Section 758 abrogated the old rule holding that the death of a joint obligor discharged his liability. ( Polhemus Printing Co. v. Wynkoop, 30 App. Div. 524.) We are satisfied that the contention of the defendant Dounce that he could not be joined as a defendant in this action is not sustained by the authorities.
The defenses are, in substance: First, that the plaintiff relieved the defendant of liability on the bond or of the obligation to procure a sub-lease because, without the consent of the defendant or of Wynkoop Hallenbeck, and of its own volition, it negotiated with the owners of the premises and secured a new lease; second, that the plaintiff so interfered with Wynkoop Hallenbeck in their negotiations with the owners of the premises as to prevent that firm from securing a renewal of the lease, pursuant to their contract with the plaintiff. We do not find that the case differs in any essential feature from the condition in which it stood when it came before us on a former appeal ( 30 App. Div. 524). The same questions are discussed and upon substantially the same proofs. We held upon the former appeal and now hold, that the bond upon which the plaintiff's cause of action arises must be construed in connection with the lease from Wynkoop Hallenbeck to the plaintiff.

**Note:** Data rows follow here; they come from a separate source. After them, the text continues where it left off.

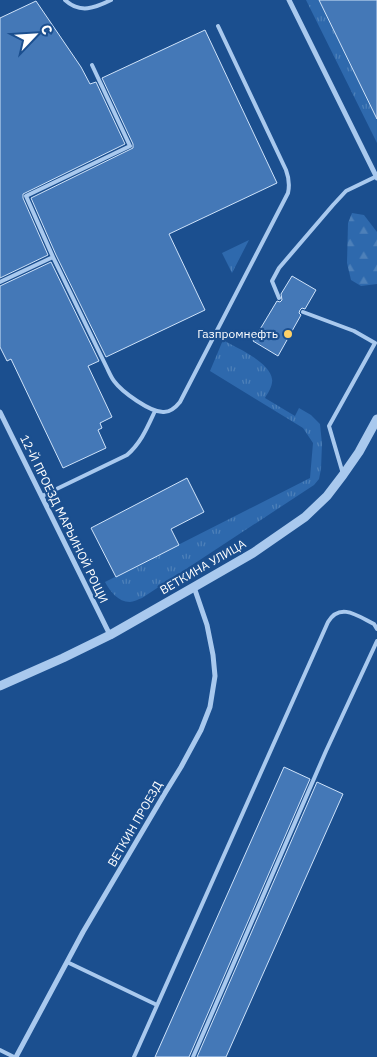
<svg xmlns="http://www.w3.org/2000/svg" width="377" height="1057" font-family="'IBM Plex Sans',sans-serif">
<style>
.grass{fill:url(#grass-tufts)}
.forest{fill:url(#forest-firs)}
.building{fill:#4478b7;stroke:#cfe3fa}
.lines{fill:none;stroke-linecap:round;stroke-linejoin:round}
.service{stroke:#a9c9ee;stroke-width:4}
.minor{stroke:#a9c9ee;stroke-width:5}
.tertiary{stroke:#a9c9ee;stroke-width:9}
.poi-dot{fill:#ffd166;stroke:#1b4f8f;stroke-width:2}
.labels{text-anchor:middle;stroke-width:4.5;stroke-linejoin:round;paint-order:stroke}
.poi-label{font-size:12px;fill:#fff;stroke:#1b4f8f;text-anchor:end}
.street-label{font-size:12px;fill:#fff;stroke:#1b4f8f}
</style>
<defs>
<pattern id="grass-tufts" width="24" height="20" patternUnits="userSpaceOnUse" patternTransform="scale(1.25)"><rect width="24" height="20" fill="#2e69ad"/><path d="M3 7l-1-3M5 7V3M7 7l1-3M15 17l-1-3M17 17v-4M19 17l1-3" fill="none" stroke="#4d80b9"/></pattern>
<pattern id="forest-firs" width="22" height="20" patternUnits="userSpaceOnUse" patternTransform="scale(1.25)"><rect width="22" height="20" fill="#2e69ad"/><path d="M5 1l3.5 6h-7zM16 11l3.5 6h-7z" fill="#4d80b9"/></pattern>
</defs>
<rect width="100%" height="100%" fill="#1b4f8f"/>
<path class="grass" d="M306,0H319L377,119V143Z
M249,240L232,273L222,253Z
M223,340C237,348 270,362 272,379C273,386 268,393 265,398L295,416L299,408L311,415L320,424L322,444L321,469L319,479L314,485L142,598C139,599 133,602 130,602C118,602 110,591 105,582L310,478L313,443L303,428L210,371Z"/>
<path class="forest" d="M352,213L364,215L377,232V284L361,286L351,280L347,263L348,223Z"/>
<path class="building" d="M319,0H377V119Z
M36,1L81,67L90,84L96,82L125,144L23,194V198L48,255L0,278V18Z
M205,30L277,183L169,234L205,310L106,357L56,255L31,198L133,148V144L102,78Z
M51,262L99,361L88,366L112,417L100,423L102,428L98,430L106,448L63,468L11,359L7,361L0,347V286Z
M292,276L316,290L305,309L302,308L300,310L299,313L301,315L278,356L253,341L277,301L280,302L282,300L281,294Z
M187,478L204,512L171,529L179,545L116,577L91,528Z
M284,767L310,779L189,1057H155Z
M317,782L343,794L226,1057H197Z"/>
<g class="lines">
<path class="service" d="M65,0C80,14 95,8 111,0
M53,257L26,196L130,146L92,65
M0,282L53,257L107,368C109,372 111,377 114,381C122,392 151,413 164,412C170,412 176,407 180,402L288,193C290,184 289,178 286,170L218,26
M279,298L272,281L279,268L333,205L346,191L377,176
M303,312L354,331L375,343L329,426L343,474
M42,496L127,455C141,443 147,428 155,411
M67,962L157,1005
M0,1050L14,1057
M134,1057L328,622C340,602 358,616 374,624L377,629
M193,1057L326,751L377,641"/>
<path class="minor" d="M289,0L377,178
M0,412L110,635
M16,1057L83,932L165,793L181,767L201,730L210,707L215,676L213,655L207,625L194,587"/>
<path class="tertiary" d="M0,686L63,658L110,635L194,587L253,553L305,517L327,496L343,475L359,452L377,419"/>
</g>
<circle class="poi-dot" cx="288" cy="334" r="5"/>
<g class="labels">
<g class="poi-label">
<text x="278" y="338">Газпромнефть</text>
</g>
<g class="street-label">
<text transform="translate(64 519) rotate(64)" y="4">12-Й ПРОЕЗД МАРЬИНОЙ РОЩИ</text>
<text transform="translate(203 567) rotate(-30)" y="4">ВЕТКИНА УЛИЦА</text>
<text transform="translate(135 824) rotate(-60)" y="4">ВЕТКИН ПРОЕЗД</text>
</g>
</g>
<g transform="translate(35 35) rotate(65)" stroke="#1b4f8f" stroke-width="4" paint-order="stroke">
<path d="M0-4L9 19L0 12L-9 19Z" fill="#ffffff"/>
<text y="-8" font-size="14" font-weight="bold" text-anchor="middle" fill="#ffffff">С</text>
</g>
</svg>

Defendant cannot escape liability upon his covenant merely because he has been compelled to pay an increased rent or to submit to more onerous conditions. ( Robinson v. Beard, 140 N.Y. 107, 113; Polhemus Printing Co. v. Wynkoop, 30 A.D. 524; Hausauer v. Dahlman, 18 id. 475; affd., 163 N.Y. 567; 24 Cyc. 997.) "The only way by which the obligation of such a covenant can be escaped is by the covenantor's abandonment of the estate, without a direct or indirect renewal of his own tenancy."